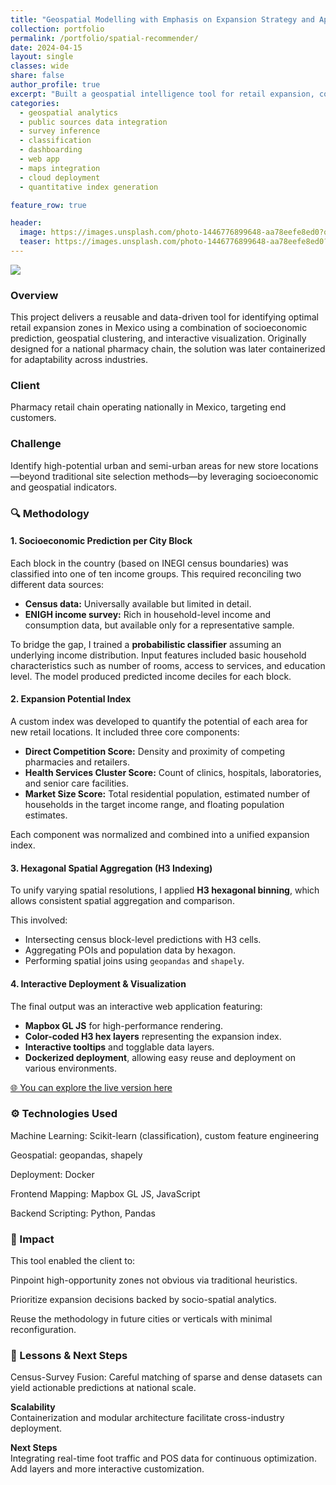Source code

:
 ```yaml
---
title: "Geospatial Modelling with Emphasis on Expansion Strategy and App with Interactive Map"
collection: portfolio
permalink: /portfolio/spatial-recommender/
date: 2024-04-15
layout: single
classes: wide
share: false
author_profile: true
excerpt: "Built a geospatial intelligence tool for retail expansion, combining survey-based income prediction, H3 spatial aggregation, and an interactive web app with Mapbox and Docker for deployment."
categories:
  - geospatial analytics
  - public sources data integration
  - survey inference
  - classification
  - dashboarding
  - web app
  - maps integration
  - cloud deployment
  - quantitative index generation

feature_row: true

header:
  image: https://images.unsplash.com/photo-1446776899648-aa78eefe8ed0?q=80&w=3872&auto=format&fit=crop&ixlib=rb-4.1.0&ixid=M3wxMjA3fDB8MHxwaG90by1wYWdlfHx8fGVufDB8fHx8fA%3D%3D
  teaser: https://images.unsplash.com/photo-1446776899648-aa78eefe8ed0?q=80&w=3872&auto=format&fit=crop&ixlib=rb-4.1.0&ixid=M3wxMjA3fDB8MHxwaG90by1wYWdlfHx8fGVufDB8fHx8fA%3D%3D
---
```


![](/assets/postsImages/sr-gif.gif)

### Overview

This project delivers a reusable and data-driven tool for identifying optimal retail expansion zones in Mexico using a combination of socioeconomic prediction, geospatial clustering, and interactive visualization. Originally designed for a national pharmacy chain, the solution was later containerized for adaptability across industries.

### Client

Pharmacy retail chain operating nationally in Mexico, targeting end customers.

### Challenge

Identify high-potential urban and semi-urban areas for new store locations—beyond traditional site selection methods—by leveraging socioeconomic and geospatial indicators.

### 🔍 Methodology

#### 1. Socioeconomic Prediction per City Block

Each block in the country (based on INEGI census boundaries) was classified into one of ten income groups. This required reconciling two different data sources:

- **Census data:** Universally available but limited in detail.
- **ENIGH income survey:** Rich in household-level income and consumption data, but available only for a representative sample.

To bridge the gap, I trained a **probabilistic classifier** assuming an underlying income distribution. Input features included basic household characteristics such as number of rooms, access to services, and education level. The model produced predicted income deciles for each block.

#### 2. Expansion Potential Index

A custom index was developed to quantify the potential of each area for new retail locations. It included three core components:

- **Direct Competition Score:** Density and proximity of competing pharmacies and retailers.
- **Health Services Cluster Score:** Count of clinics, hospitals, laboratories, and senior care facilities.
- **Market Size Score:** Total residential population, estimated number of households in the target income range, and floating population estimates.

Each component was normalized and combined into a unified expansion index.

#### 3. Hexagonal Spatial Aggregation (H3 Indexing)

To unify varying spatial resolutions, I applied **H3 hexagonal binning**, which allows consistent spatial aggregation and comparison.

This involved:

- Intersecting census block-level predictions with H3 cells.
- Aggregating POIs and population data by hexagon.
- Performing spatial joins using `geopandas` and `shapely`.

#### 4. Interactive Deployment & Visualization

The final output was an interactive web application featuring:

- **Mapbox GL JS** for high-performance rendering.
- **Color-coded H3 hex layers** representing the expansion index.
- **Interactive tooltips** and togglable data layers.
- **Dockerized deployment**, allowing easy reuse and deployment on various environments.

[🌐 You can explore the live version here](sr.jairgs.vip)

### ⚙️ Technologies Used

Machine Learning: Scikit-learn (classification), custom feature engineering

Geospatial: geopandas, shapely

Deployment: Docker

Frontend Mapping: Mapbox GL JS, JavaScript

Backend Scripting: Python, Pandas

### 🎯 Impact

This tool enabled the client to:

Pinpoint high-opportunity zones not obvious via traditional heuristics.

Prioritize expansion decisions backed by socio-spatial analytics.

Reuse the methodology in future cities or verticals with minimal reconfiguration.

### 📌 Lessons & Next Steps

Census-Survey Fusion: Careful matching of sparse and dense datasets can yield actionable predictions at national scale.

**Scalability**  
Containerization and modular architecture facilitate cross-industry deployment.

**Next Steps**  
Integrating real-time foot traffic and POS data for continuous optimization. Add layers and more interactive customization.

* **About this exercise**:
Would you quote everything above from the line containing "Each block in" down to the line containing "- **Direct Competition"? Include both of those lines and nothing else.

* **Result**:
Each block in the country (based on INEGI census boundaries) was classified into one of ten income groups. This required reconciling two different data sources:

- **Census data:** Universally available but limited in detail.
- **ENIGH income survey:** Rich in household-level income and consumption data, but available only for a representative sample.

To bridge the gap, I trained a **probabilistic classifier** assuming an underlying income distribution. Input features included basic household characteristics such as number of rooms, access to services, and education level. The model produced predicted income deciles for each block.

#### 2. Expansion Potential Index

A custom index was developed to quantify the potential of each area for new retail locations. It included three core components:

- **Direct Competition Score:** Density and proximity of competing pharmacies and retailers.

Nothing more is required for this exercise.